- [About this exercise] Lay out every line of text in the data below as one numbered list, leaving out blank lines.

-------------------------

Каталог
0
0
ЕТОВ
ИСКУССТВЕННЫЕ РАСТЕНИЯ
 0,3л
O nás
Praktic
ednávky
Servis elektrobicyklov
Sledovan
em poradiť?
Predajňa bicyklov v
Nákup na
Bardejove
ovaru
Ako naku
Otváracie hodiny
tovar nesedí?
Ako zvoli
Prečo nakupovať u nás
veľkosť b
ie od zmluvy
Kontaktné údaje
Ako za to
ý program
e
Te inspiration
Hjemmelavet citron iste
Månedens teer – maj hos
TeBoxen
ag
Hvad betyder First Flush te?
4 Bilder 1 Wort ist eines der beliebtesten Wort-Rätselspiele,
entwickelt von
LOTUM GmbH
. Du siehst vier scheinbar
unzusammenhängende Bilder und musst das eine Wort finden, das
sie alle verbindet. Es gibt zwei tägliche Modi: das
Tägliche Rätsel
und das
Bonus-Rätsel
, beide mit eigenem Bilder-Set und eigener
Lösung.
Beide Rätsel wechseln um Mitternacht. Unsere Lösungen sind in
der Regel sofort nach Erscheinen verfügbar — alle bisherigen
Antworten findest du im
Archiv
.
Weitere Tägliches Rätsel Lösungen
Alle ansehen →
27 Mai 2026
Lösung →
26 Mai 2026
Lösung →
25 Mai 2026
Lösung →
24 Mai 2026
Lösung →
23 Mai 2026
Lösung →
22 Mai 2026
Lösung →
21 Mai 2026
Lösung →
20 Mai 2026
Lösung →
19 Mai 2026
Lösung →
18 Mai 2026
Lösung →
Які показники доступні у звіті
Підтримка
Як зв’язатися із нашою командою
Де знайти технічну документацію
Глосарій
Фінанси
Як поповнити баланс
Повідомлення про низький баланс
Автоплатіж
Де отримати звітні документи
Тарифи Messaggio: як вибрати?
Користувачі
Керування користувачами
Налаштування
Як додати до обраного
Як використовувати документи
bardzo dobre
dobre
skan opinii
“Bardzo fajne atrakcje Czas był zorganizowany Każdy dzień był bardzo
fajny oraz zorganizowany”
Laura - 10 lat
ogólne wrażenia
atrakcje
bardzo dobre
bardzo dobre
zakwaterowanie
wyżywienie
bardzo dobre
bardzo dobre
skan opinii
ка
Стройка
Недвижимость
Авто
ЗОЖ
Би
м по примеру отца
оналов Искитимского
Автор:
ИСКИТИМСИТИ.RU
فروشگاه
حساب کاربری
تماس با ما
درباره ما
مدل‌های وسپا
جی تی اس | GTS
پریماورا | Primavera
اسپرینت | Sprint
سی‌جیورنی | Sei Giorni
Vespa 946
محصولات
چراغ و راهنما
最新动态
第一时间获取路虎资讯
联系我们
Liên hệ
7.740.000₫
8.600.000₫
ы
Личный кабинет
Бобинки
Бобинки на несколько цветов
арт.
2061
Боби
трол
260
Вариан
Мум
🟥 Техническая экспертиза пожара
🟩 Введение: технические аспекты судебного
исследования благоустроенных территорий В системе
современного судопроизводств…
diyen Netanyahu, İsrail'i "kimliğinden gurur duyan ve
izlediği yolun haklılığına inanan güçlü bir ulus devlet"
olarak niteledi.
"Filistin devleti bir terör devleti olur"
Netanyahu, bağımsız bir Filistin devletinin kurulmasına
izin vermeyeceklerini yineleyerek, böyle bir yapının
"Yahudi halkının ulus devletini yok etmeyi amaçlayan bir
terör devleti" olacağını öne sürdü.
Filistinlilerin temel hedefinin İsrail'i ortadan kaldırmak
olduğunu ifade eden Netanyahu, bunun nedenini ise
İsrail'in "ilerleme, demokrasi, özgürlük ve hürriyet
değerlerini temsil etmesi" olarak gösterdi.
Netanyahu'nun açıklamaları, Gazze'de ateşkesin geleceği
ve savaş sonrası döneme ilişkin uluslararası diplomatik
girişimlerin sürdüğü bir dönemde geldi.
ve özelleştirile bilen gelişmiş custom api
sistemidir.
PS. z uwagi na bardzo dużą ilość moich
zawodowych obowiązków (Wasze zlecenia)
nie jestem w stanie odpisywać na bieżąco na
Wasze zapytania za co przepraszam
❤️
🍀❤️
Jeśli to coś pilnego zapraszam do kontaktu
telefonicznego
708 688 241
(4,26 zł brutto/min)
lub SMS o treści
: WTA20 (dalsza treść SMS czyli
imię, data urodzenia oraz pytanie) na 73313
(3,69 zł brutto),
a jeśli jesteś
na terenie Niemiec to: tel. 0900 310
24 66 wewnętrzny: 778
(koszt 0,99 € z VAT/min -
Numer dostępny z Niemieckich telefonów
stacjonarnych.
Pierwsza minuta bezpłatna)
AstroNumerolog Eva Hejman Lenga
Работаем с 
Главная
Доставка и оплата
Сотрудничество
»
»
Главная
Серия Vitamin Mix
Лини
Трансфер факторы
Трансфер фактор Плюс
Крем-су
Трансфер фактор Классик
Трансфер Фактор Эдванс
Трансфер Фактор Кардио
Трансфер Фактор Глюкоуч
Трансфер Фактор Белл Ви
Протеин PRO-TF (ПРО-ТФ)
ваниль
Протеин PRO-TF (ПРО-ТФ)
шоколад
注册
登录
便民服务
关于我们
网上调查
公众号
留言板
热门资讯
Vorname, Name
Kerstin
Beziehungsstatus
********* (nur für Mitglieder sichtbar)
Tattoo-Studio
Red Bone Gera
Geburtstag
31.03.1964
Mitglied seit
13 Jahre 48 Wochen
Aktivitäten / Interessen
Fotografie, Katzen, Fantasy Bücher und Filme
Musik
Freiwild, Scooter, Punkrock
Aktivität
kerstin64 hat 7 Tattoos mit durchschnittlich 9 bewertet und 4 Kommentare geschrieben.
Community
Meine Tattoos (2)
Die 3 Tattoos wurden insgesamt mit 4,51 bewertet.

-------------------------

- [Solved exercise]
1. Каталог
2. 0
3. 0
4. ЕТОВ
5. ИСКУССТВЕННЫЕ РАСТЕНИЯ
6.  0,3л
7. O nás
8. Praktic
9. ednávky
10. Servis elektrobicyklov
11. Sledovan
12. em poradiť?
13. Predajňa bicyklov v
14. Nákup na
15. Bardejove
16. ovaru
17. Ako naku
18. Otváracie hodiny
19. tovar nesedí?
20. Ako zvoli
21. Prečo nakupovať u nás
22. veľkosť b
23. ie od zmluvy
24. Kontaktné údaje
25. Ako za to
26. ý program
27. e
28. Te inspiration
29. Hjemmelavet citron iste
30. Månedens teer – maj hos
31. TeBoxen
32. ag
33. Hvad betyder First Flush te?
34. 4 Bilder 1 Wort ist eines der beliebtesten Wort-Rätselspiele,
35. entwickelt von
36. LOTUM GmbH
37. . Du siehst vier scheinbar
38. unzusammenhängende Bilder und musst das eine Wort finden, das
39. sie alle verbindet. Es gibt zwei tägliche Modi: das
40. Tägliche Rätsel
41. und das
42. Bonus-Rätsel
43. , beide mit eigenem Bilder-Set und eigener
44. Lösung.
45. Beide Rätsel wechseln um Mitternacht. Unsere Lösungen sind in
46. der Regel sofort nach Erscheinen verfügbar — alle bisherigen
47. Antworten findest du im
48. Archiv
49. .
50. Weitere Tägliches Rätsel Lösungen
51. Alle ansehen →
52. 27 Mai 2026
53. Lösung →
54. 26 Mai 2026
55. Lösung →
56. 25 Mai 2026
57. Lösung →
58. 24 Mai 2026
59. Lösung →
60. 23 Mai 2026
61. Lösung →
62. 22 Mai 2026
63. Lösung →
64. 21 Mai 2026
65. Lösung →
66. 20 Mai 2026
67. Lösung →
68. 19 Mai 2026
69. Lösung →
70. 18 Mai 2026
71. Lösung →
72. Які показники доступні у звіті
73. Підтримка
74. Як зв’язатися із нашою командою
75. Де знайти технічну документацію
76. Глосарій
77. Фінанси
78. Як поповнити баланс
79. Повідомлення про низький баланс
80. Автоплатіж
81. Де отримати звітні документи
82. Тарифи Messaggio: як вибрати?
83. Користувачі
84. Керування користувачами
85. Налаштування
86. Як додати до обраного
87. Як використовувати документи
88. bardzo dobre
89. dobre
90. skan opinii
91. “Bardzo fajne atrakcje Czas był zorganizowany Każdy dzień był bardzo
92. fajny oraz zorganizowany”
93. Laura - 10 lat
94. ogólne wrażenia
95. atrakcje
96. bardzo dobre
97. bardzo dobre
98. zakwaterowanie
99. wyżywienie
100. bardzo dobre
101. bardzo dobre
102. skan opinii
103. ка
104. Стройка
105. Недвижимость
106. Авто
107. ЗОЖ
108. Би
109. м по примеру отца
110. оналов Искитимского
111. Автор:
112. ИСКИТИМСИТИ.RU
113. فروشگاه
114. حساب کاربری
115. تماس با ما
116. درباره ما
117. مدل‌های وسپا
118. جی تی اس | GTS
119. پریماورا | Primavera
120. اسپرینت | Sprint
121. سی‌جیورنی | Sei Giorni
122. Vespa 946
123. محصولات
124. چراغ و راهنما
125. 最新动态
126. 第一时间获取路虎资讯
127. 联系我们
128. Liên hệ
129. 7.740.000₫
130. 8.600.000₫
131. ы
132. Личный кабинет
133. Бобинки
134. Бобинки на несколько цветов
135. арт.
136. 2061
137. Боби
138. трол
139. 260
140. Вариан
141. Мум
142. 🟥 Техническая экспертиза пожара
143. 🟩 Введение: технические аспекты судебного
144. исследования благоустроенных территорий В системе
145. современного судопроизводств…
146. diyen Netanyahu, İsrail'i "kimliğinden gurur duyan ve
147. izlediği yolun haklılığına inanan güçlü bir ulus devlet"
148. olarak niteledi.
149. "Filistin devleti bir terör devleti olur"
150. Netanyahu, bağımsız bir Filistin devletinin kurulmasına
151. izin vermeyeceklerini yineleyerek, böyle bir yapının
152. "Yahudi halkının ulus devletini yok etmeyi amaçlayan bir
153. terör devleti" olacağını öne sürdü.
154. Filistinlilerin temel hedefinin İsrail'i ortadan kaldırmak
155. olduğunu ifade eden Netanyahu, bunun nedenini ise
156. İsrail'in "ilerleme, demokrasi, özgürlük ve hürriyet
157. değerlerini temsil etmesi" olarak gösterdi.
158. Netanyahu'nun açıklamaları, Gazze'de ateşkesin geleceği
159. ve savaş sonrası döneme ilişkin uluslararası diplomatik
160. girişimlerin sürdüğü bir dönemde geldi.
161. ve özelleştirile bilen gelişmiş custom api
162. sistemidir.
163. PS. z uwagi na bardzo dużą ilość moich
164. zawodowych obowiązków (Wasze zlecenia)
165. nie jestem w stanie odpisywać na bieżąco na
166. Wasze zapytania za co przepraszam
167. ❤️
168. 🍀❤️
169. Jeśli to coś pilnego zapraszam do kontaktu
170. telefonicznego
171. 708 688 241
172. (4,26 zł brutto/min)
173. lub SMS o treści
174. : WTA20 (dalsza treść SMS czyli
175. imię, data urodzenia oraz pytanie) na 73313
176. (3,69 zł brutto),
177. a jeśli jesteś
178. na terenie Niemiec to: tel. 0900 310
179. 24 66 wewnętrzny: 778
180. (koszt 0,99 € z VAT/min -
181. Numer dostępny z Niemieckich telefonów
182. stacjonarnych.
183. Pierwsza minuta bezpłatna)
184. AstroNumerolog Eva Hejman Lenga
185. Работаем с 
186. Главная
187. Доставка и оплата
188. Сотрудничество
189. »
190. »
191. Главная
192. Серия Vitamin Mix
193. Лини
194. Трансфер факторы
195. Трансфер фактор Плюс
196. Крем-су
197. Трансфер фактор Классик
198. Трансфер Фактор Эдванс
199. Трансфер Фактор Кардио
200. Трансфер Фактор Глюкоуч
201. Трансфер Фактор Белл Ви
202. Протеин PRO-TF (ПРО-ТФ)
203. ваниль
204. Протеин PRO-TF (ПРО-ТФ)
205. шоколад
206. 注册
207. 登录
208. 便民服务
209. 关于我们
210. 网上调查
211. 公众号
212. 留言板
213. 热门资讯
214. Vorname, Name
215. Kerstin
216. Beziehungsstatus
217. ********* (nur für Mitglieder sichtbar)
218. Tattoo-Studio
219. Red Bone Gera
220. Geburtstag
221. 31.03.1964
222. Mitglied seit
223. 13 Jahre 48 Wochen
224. Aktivitäten / Interessen
225. Fotografie, Katzen, Fantasy Bücher und Filme
226. Musik
227. Freiwild, Scooter, Punkrock
228. Aktivität
229. kerstin64 hat 7 Tattoos mit durchschnittlich 9 bewertet und 4 Kommentare geschrieben.
230. Community
231. Meine Tattoos (2)
232. Die 3 Tattoos wurden insgesamt mit 4,51 bewertet.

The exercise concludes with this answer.